How long does it take for the prescription to come through once you hand the letter to your doctor? About 48 hours.

Can you connect it to your phone? Yes—there’s an app for it.

What happens if it keeps falling off? Some people have slippier skin than others. Thankfully, the two times I tried the sensor it stayed in place for its allotted fourteen days.

Talking to my people

I longed to talk to my people, but didn’t. See above-mentioned introvert tendencies. Who would I have chosen? The Indian girl who talked about running, exercising and wearing a sensor? The man behind me who asked if the Libre 2—the one with alarms that sound if your blood sugar levels go up or down too rapidly—would be available for us in the future? The glamorous young couple where I couldn’t work out which one would hold out the fingers covered in black dots from too much finger-pricking?

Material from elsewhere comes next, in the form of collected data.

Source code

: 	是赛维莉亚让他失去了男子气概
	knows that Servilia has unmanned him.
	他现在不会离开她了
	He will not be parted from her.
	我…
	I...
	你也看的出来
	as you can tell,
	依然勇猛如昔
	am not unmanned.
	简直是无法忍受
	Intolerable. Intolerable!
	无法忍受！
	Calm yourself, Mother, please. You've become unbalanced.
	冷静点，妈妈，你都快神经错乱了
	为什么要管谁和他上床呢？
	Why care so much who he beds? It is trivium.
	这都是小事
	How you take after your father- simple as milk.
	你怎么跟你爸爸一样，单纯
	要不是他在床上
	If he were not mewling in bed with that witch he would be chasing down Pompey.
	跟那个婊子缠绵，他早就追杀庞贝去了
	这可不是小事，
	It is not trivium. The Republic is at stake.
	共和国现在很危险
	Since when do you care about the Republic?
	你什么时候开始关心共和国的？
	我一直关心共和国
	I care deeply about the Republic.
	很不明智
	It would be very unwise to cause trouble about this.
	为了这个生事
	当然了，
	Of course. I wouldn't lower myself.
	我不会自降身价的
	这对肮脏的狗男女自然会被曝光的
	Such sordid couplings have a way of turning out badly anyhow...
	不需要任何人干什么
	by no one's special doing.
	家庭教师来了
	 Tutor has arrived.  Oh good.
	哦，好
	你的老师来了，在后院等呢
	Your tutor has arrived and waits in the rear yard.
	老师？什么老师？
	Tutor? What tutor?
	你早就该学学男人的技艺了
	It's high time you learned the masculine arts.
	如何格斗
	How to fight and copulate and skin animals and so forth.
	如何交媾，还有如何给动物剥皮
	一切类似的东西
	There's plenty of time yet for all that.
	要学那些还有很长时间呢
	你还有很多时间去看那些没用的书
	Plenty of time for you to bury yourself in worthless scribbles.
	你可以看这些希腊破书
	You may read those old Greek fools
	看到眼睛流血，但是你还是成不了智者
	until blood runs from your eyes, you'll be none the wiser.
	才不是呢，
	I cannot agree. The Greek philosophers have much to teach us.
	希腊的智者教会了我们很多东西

No. The one I’d have picked out was the woman I guessed to be in her late 30s who came in with an older man and woman I took to be her mum and dad. I watched her sit down near me and wiped away a wee tear. That might have been me once upon a time, attending with my lovely, supportive ma and pa. My father died nine years ago and how I’d love to have shared this new, wonderful development in diabetes care with him.

Session over, my precious bag and I got onto the bus to go home. “A new chapter, Emma B,” I said to myself. “How terribly exciting.”

*About to become a non-problem. Yay!